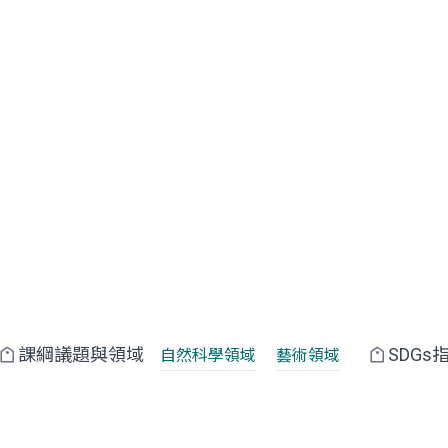
課綱議題與領域
SDGs
自然科學領域
藝術領域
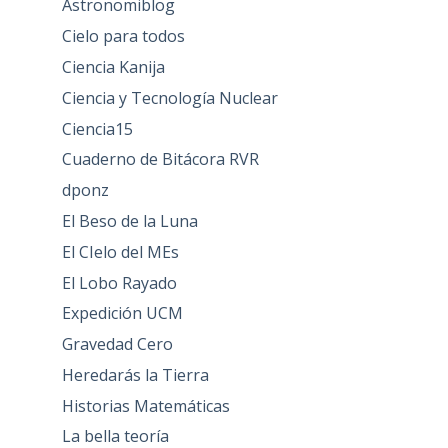
Astronomiblog
Cielo para todos
Ciencia Kanija
Ciencia y Tecnología Nuclear
Ciencia15
Cuaderno de Bitácora RVR
dponz
El Beso de la Luna
El CIelo del MEs
El Lobo Rayado
Expedición UCM
Gravedad Cero
Heredarás la Tierra
Historias Matemáticas
La bella teoría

REQUIREMENT: Each entry is to be transcribed verbatim, and any picture in it is to be skipped.

ANSWER FOR THE TASK:
課綱議題與領域
SDGs
自然科學領域
藝術領域
Astronomiblog
Cielo para todos
Ciencia Kanija
Ciencia y Tecnología Nuclear
Ciencia15
Cuaderno de Bitácora RVR
dponz
El Beso de la Luna
El CIelo del MEs
El Lobo Rayado
Expedición UCM
Gravedad Cero
Heredarás la Tierra
Historias Matemáticas
La bella teoría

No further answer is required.